[Records from a data collection]
+ + + +

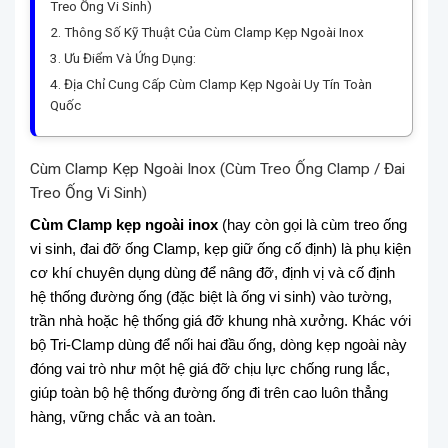
Treo Ống Vi Sinh)
Thông Số Kỹ Thuật Của Cùm Clamp Kẹp Ngoài Inox
Ưu Điểm Và Ứng Dụng:
Địa Chỉ Cung Cấp Cùm Clamp Kẹp Ngoài Uy Tín Toàn
Quốc
Cùm Clamp Kẹp Ngoài Inox (Cùm Treo Ống Clamp / Đai
Treo Ống Vi Sinh)
Cùm Clamp kẹp ngoài inox
(hay còn gọi là cùm treo ống
vi sinh, đai đỡ ống Clamp, kẹp giữ ống cố định) là phụ kiện
cơ khí chuyên dụng dùng để nâng đỡ, định vị và cố định
hệ thống đường ống (đặc biệt là ống vi sinh) vào tường,
trần nhà hoặc hệ thống giá đỡ khung nhà xưởng. Khác với
bộ Tri-Clamp dùng để nối hai đầu ống, dòng kẹp ngoài này
đóng vai trò như một hệ giá đỡ chịu lực chống rung lắc,
giúp toàn bộ hệ thống đường ống đi trên cao luôn thẳng
hàng, vững chắc và an toàn.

+ + + +

ABOUT THIS EXERCISE: Only the lines from the one containing "cơ khí chuyên" through the last line above belong in your answer. Retype them exactly.

EXERCISE OUTPUT:
cơ khí chuyên dụng dùng để nâng đỡ, định vị và cố định
hệ thống đường ống (đặc biệt là ống vi sinh) vào tường,
trần nhà hoặc hệ thống giá đỡ khung nhà xưởng. Khác với
bộ Tri-Clamp dùng để nối hai đầu ống, dòng kẹp ngoài này
đóng vai trò như một hệ giá đỡ chịu lực chống rung lắc,
giúp toàn bộ hệ thống đường ống đi trên cao luôn thẳng
hàng, vững chắc và an toàn.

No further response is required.